“The baby was freezing”: The dramatic rescue from Ceuta

“The baby was freezing”
The dramatic rescue from Ceuta

By Nadja Kriewald, Ceuta

The photo went around the world in May: A rescue diver from the Spanish Guardia Civil saves a baby from drowning, whose mother wanted to flee with him to the enclave of Ceuta. A meeting a month later.

Little Jawaher is still tiny. She sleeps calmly, wrapped in a pink blanket, in her mother’s arms. She does not yet know that the photo of her dramatic rescue went around the world. The only thing that matters for her mother is that the little one survived the dangerous escape to Ceuta.

It’s May 18th. The first migrants arrive on the beach in Ceuta – swimming. The security forces in the Spanish exclave are taken by surprise. The news has spread like wildfire. The border is open, it is said. More and more Africans are coming, most of them are Moroccans, like Naima Bakkali, Jawaher’s mother.

“I’ve wanted to go to Ceuta for a long time, I’ve just been waiting for an opportunity,” says Naima. “When I heard that you could cross the border, I packed up my two boys and the baby and then we went to the beach.”

Naima Bakkali with her children in Ceuta.

(Photo: ntv)

She cannot reach her husband, who comes later. The two boys are supposed to swim and she ties the baby on her back herself. Jawaher is only four weeks old by then. But the mother of three is desperate and plunges into the sea with the other migrants and swims. “At some point I realized that I couldn’t anymore,” says Naima and continues: “I had no more strength. It was so cold and I was scared for my baby. I screamed for help, someone threw me a life preserver . But I couldn’t go on. “

The waves are strong and the Spanish security forces are trying to push the refugees back, to persuade them to turn back. But it is clear that many cannot do it. Naima fights and screams. A civil Guard rescue diver, Juan Francisco Valle, sees them. He later told Spanish media that he thought the woman had a backpack on her back, then he saw that it was a child. “The baby was freezing cold and completely pale,” says Valle. He didn’t know if it was still alive. The photo of the rescue goes around the world.

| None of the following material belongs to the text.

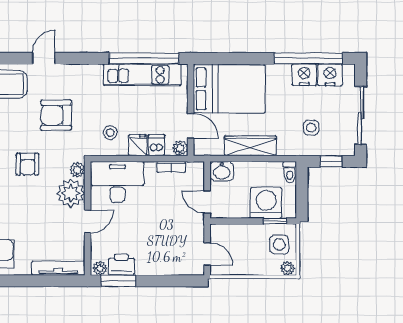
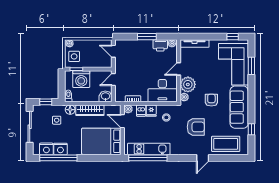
floor lamp: (286, 147) -> (70, 110), added
door: (207, 202) -> (113, 80), swing flipped
window: (118, 281) -> (147, 37), moved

Naima is infinitely grateful to the diver. She didn’t realize it was that dangerous. She didn’t want to risk her children’s lives, she says. But she and her husband saw no other solution. Before Corona, the family was doing well, says the 30-year-old. They lived in Tetouan, Morocco. They bought goods tax-free in Ceuta, brought them to Morocco and sold them there at a higher price. “Contrebande” they call it here – smuggling. But then came the pandemic. And the limit has been closed for months.

Naima pulls her hijab closer around her face and speaks more softly. “We have no more money. We cannot find work in Morocco. That will not change after Corona either.” She cries: “I just want to live somewhere where we can earn money and where my children can go to school. Where we can live peacefully.”

The family has applied for asylum. You now live in a reception center. Most of the ten thousand or so migrants who came to Ceuta in mid-May were deported. Naima doesn’t know if she and her family can stay. But she doesn’t regret fleeing to Spain for a second.